Healthcare providers say they're being berated, harassed, and in some cases, physically attacked by patients or their loved ones. It's a problem that pre-dated the COVID-19 pandemic and seems to get getting worse.
Experts say there are better policies that can be put in place to protect our healthcare workers.
Jamie Brown, the president of the Michigan Nurses Association, said run-ins with patients can be hard to forget. She once had a patient threaten to stab her and others with a knife.
"The patient ended up getting tased and it was a horrific experience for everyone involved," Brown said.
She's now a critical care nurse in Kalamazoo and said it happened early in her career. Her most recent experience with workplace violence was second-hand.
"We just had a hospital worker's wrist get broken, and there were some broken windows in our emergency room from a patient that was violent," she said.
According to U.S. labor statistics on private industries, 76^ of intentional injuries inflicted by others in 2020 were reported in the healthcare and social assistance sector.
The Michigan Health and Hospital Association said the data they've collected on such incidents is alarming.
"Not surprisingly, those instances in every case on all of these metrics I mentioned are on the rise and some cases very significantly so," Dr. Christopher Freese, a professor of nursing at the University of Michigan, said.
He added that hospitals usually have internal reporting systems, which tend to be complex and time-consuming.
"We do need to make this easy and streamlined for folks to report," he said.
I contacted three of metro Detroit's largest hospital systems – Henry Ford, Beaumont, and the Detroit Medical Center. Each of their statements can be found at the end of the article.
The Michigan Nursing Association is hoping to pass a State Senate and House bill that would require hospitals to create a workplace violence prevention plan and train employees on reporting violence, using de-escalation and other techniques.

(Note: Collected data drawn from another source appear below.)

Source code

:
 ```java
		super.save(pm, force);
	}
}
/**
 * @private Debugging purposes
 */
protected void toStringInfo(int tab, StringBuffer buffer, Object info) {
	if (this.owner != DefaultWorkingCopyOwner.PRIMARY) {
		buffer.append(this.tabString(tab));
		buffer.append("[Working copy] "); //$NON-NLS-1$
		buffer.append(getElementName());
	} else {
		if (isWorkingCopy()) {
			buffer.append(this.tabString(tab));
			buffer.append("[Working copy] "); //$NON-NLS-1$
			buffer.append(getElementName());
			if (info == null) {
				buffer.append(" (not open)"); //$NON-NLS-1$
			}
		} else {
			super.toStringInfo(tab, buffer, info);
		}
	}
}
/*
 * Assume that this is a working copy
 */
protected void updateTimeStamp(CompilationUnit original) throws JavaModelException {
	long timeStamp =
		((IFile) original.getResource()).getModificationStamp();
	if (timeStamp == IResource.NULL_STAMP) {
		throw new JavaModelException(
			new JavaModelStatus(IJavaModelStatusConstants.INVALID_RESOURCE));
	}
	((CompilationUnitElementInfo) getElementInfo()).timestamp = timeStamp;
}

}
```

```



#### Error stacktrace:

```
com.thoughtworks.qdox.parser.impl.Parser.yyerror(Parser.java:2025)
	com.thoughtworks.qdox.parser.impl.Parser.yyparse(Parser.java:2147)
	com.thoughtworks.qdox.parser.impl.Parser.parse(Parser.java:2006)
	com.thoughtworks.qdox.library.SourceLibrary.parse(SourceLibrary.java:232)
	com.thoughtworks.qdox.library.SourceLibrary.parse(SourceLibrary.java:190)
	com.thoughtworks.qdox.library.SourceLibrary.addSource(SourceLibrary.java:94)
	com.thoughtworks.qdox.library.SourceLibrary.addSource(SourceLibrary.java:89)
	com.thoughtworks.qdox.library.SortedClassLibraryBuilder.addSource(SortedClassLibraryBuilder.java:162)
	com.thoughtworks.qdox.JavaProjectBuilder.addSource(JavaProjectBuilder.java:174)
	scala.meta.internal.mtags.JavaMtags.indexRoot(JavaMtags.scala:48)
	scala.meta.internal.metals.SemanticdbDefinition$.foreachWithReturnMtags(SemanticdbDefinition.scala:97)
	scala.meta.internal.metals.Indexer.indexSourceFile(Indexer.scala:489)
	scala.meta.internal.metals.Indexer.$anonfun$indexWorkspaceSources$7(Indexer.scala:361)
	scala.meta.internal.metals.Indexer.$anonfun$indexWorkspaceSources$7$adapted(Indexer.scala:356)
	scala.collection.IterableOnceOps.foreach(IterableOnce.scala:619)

"The COVID-19 pandemic has resulted in many very stressful, heartbreaking situations, and we support and empathize with families and loved ones in these challenging situations. Beaumont is a healing environment where we strive to create comforting environments in our hospitals for our patients, families and staff. We have a zero-tolerance policy for any type of aggression."
Detroit Medical Center
"The Detroit Medical Center is committed to protecting our employees and providing the support they need to ensure they have a safe work environment."
Henry Ford Health System
“Violence against or hostility towards our team members is unacceptable. Unfortunately, like other healthcare systems, we do see this happen. While we are not seeing an overall recorded increase in physical violence against our team members during the pandemic, we have seen incidents involving patients or visitors becoming violent, often in response to safety measures like masking and visitation policies. “We’re fully committed to ensuring the safest environment for our team members, patients and visitors, including providing on-site security. We also offer and highly recommend our team members undergo regular de-escalation training. Our teams have always given their all to this community, especially over the last 21 months, and need all the support they can get.”